**Exercise details**
Copy the material word for word, from its first line through the line that contains "text_box Assumed correlations".

[Records showing where elements appear]
╔══

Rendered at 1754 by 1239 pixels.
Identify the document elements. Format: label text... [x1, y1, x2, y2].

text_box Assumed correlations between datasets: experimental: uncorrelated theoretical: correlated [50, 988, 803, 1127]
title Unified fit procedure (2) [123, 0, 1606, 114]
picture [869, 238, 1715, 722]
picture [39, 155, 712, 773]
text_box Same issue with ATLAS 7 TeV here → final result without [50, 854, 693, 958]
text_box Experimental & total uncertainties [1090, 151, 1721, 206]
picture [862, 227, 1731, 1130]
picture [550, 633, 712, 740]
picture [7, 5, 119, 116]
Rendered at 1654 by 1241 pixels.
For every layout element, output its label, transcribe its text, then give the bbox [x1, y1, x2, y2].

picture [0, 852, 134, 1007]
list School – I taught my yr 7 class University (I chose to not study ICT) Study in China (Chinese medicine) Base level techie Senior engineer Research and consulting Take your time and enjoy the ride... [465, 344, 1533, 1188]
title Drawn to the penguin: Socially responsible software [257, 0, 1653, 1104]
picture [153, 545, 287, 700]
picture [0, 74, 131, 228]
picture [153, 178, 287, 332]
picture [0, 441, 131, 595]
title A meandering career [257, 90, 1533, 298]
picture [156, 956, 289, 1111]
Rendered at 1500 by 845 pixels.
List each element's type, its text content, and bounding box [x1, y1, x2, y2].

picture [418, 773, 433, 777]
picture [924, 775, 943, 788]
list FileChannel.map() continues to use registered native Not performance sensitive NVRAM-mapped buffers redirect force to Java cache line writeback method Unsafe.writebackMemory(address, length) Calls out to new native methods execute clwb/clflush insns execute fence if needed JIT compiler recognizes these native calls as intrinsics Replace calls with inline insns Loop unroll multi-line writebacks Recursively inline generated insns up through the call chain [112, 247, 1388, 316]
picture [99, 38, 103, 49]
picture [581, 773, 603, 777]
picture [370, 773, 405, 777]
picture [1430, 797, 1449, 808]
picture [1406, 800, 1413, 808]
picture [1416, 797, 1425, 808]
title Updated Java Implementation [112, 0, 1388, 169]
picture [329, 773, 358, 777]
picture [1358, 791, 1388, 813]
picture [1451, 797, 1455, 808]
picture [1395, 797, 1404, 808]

╚══

**Answer to this exercise**
Rendered at 1754 by 1239 pixels.
Identify the document elements. Format: label text... [x1, y1, x2, y2].

text_box Assumed correlations between datasets: experimental: uncorrelated theoretical: correlated [50, 988, 803, 1127]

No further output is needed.